Omstreden theorie over menselijk reukvermogen kan natuurkundig gesproken kloppen.

Het is in theorie niet onmogelijk dat geurwaarneming berust op quantummechanische effecten, en niet op chemische binding aan receptoren. Dat stellen onderzoekers van University College (Londen) in een artikel dat binnenkort verschijnt in Physical Review Letters.

Het quantum-idee is tien jaar geleden in de wereld gebracht door de Franse biofysicus Luca Turin. Hij vermoedt dat receptoreiwitten in de neus niet reageren op de vorm van een geurstof, maar op zijn trillingen. Die zouden een ‘tunneleffect’ kunnen stimuleren waarbij elektronen overspringen naar een ander deel van het receptoreiwit. En dat zou weer een signaal naar de hersenen doen gaan.

Turins theorie zou onder meer verklaren waarom moleculen, die qua vorm heel sterk op elkaar lijken, in de praktijk toch totaal verschillend kunnen ruiken. Bij dieren is zelfs waargenomen dat ze het verschil konden ruiken tussen identieke moleculen waar verschillende isotopen in voorkwamen. Als het reukvermogen alleen op vorm selecteert, kan dat laatste helemaal niet. Maar die isotopen hebben wél verschillende massa’s en veroorzaken dus afwijkende trillingsfrequenties.
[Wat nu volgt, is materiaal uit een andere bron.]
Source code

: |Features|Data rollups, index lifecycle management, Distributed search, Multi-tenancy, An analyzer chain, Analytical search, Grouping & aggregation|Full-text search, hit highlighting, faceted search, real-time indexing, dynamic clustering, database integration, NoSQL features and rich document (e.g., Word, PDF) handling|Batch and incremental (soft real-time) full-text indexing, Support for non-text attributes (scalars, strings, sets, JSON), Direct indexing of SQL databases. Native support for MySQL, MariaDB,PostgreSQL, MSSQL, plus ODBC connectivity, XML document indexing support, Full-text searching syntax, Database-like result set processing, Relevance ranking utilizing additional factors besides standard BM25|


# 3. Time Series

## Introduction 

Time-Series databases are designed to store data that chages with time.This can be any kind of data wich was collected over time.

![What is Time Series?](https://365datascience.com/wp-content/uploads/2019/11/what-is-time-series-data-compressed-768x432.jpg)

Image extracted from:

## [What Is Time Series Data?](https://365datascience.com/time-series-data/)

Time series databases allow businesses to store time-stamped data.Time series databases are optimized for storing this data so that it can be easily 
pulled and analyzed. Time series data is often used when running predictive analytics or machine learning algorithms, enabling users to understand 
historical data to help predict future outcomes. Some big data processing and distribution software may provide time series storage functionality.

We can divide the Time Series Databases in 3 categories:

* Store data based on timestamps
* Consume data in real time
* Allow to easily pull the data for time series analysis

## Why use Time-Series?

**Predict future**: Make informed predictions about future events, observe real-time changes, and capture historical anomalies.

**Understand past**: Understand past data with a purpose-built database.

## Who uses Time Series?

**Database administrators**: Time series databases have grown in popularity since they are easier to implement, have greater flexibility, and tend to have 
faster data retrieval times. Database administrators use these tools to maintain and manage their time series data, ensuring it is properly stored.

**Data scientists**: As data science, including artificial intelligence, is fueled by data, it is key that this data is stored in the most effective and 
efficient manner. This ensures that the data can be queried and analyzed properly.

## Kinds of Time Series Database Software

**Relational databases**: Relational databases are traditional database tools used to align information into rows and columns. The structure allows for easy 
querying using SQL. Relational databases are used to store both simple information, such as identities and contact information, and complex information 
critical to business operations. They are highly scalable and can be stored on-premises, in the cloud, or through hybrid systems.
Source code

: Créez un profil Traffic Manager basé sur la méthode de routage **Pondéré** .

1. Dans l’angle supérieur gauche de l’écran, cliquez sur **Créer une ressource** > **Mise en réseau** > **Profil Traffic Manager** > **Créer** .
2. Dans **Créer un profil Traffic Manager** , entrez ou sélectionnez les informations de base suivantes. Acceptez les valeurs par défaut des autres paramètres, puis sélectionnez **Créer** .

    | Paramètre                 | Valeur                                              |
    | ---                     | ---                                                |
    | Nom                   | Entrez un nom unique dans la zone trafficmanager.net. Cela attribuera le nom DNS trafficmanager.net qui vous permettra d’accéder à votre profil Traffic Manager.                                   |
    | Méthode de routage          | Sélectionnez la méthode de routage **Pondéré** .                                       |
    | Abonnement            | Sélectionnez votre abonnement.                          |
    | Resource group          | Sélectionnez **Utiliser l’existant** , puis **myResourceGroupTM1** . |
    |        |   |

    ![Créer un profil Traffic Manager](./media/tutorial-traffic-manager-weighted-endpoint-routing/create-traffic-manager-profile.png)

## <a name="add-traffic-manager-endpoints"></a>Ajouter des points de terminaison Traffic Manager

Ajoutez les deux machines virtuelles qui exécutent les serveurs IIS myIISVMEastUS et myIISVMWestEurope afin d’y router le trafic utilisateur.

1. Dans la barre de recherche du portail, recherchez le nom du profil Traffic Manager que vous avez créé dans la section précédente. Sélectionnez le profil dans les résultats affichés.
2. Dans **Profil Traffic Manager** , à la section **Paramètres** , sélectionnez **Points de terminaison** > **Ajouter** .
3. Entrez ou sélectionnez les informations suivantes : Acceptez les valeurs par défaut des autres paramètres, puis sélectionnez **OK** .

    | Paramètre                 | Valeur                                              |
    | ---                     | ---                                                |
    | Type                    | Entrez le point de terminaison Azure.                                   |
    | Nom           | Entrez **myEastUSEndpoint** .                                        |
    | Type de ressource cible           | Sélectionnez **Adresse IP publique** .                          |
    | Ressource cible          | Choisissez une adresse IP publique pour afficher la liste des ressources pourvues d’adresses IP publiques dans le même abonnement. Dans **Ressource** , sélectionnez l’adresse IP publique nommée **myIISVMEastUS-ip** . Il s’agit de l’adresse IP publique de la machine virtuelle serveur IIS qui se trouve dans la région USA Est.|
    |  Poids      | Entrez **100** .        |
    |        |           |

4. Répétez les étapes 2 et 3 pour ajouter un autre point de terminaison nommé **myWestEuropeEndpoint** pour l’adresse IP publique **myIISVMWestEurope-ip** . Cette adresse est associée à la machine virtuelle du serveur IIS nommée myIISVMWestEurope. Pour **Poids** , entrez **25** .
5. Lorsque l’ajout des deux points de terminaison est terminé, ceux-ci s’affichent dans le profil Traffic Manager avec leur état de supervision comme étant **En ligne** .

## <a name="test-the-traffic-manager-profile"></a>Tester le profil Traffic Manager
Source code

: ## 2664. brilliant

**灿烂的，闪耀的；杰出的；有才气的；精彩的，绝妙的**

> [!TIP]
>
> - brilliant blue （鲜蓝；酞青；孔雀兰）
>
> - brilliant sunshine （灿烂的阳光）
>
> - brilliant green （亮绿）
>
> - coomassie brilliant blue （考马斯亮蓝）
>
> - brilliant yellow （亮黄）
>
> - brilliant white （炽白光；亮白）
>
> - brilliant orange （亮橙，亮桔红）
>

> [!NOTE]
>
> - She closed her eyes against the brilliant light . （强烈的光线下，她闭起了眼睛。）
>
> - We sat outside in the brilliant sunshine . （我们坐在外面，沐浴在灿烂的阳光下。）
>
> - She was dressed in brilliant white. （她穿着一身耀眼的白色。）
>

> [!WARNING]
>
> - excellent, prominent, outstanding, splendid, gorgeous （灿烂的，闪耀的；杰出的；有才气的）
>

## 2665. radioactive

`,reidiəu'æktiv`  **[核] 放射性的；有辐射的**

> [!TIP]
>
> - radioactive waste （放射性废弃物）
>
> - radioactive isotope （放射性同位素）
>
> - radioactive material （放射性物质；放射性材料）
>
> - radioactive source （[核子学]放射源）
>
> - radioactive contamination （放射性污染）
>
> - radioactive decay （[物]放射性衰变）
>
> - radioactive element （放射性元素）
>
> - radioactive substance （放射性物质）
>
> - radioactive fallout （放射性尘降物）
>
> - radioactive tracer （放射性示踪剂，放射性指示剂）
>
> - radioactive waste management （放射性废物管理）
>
De Engelse onderzoekers hebben nu wat rekenwerk gedaan en concluderen dat de aanwezigheid van een geurstof inderdaad het tunneleffect in een typisch receptoreiwit significant kan versterken. Het is geen bewijs dat Turin gelijk heeft, maar wel dat hij gelijk kán hebben.

Zelf twijfelt Turin er overigens geen moment aan. Vijf jaar geleden richtte hij in de VS een bedrijfje op dat zich bezighoudt met rationeel geurontwerp. Het streven is om van een willekeurig molecuul te kunnen voorspellen hoe het ruikt.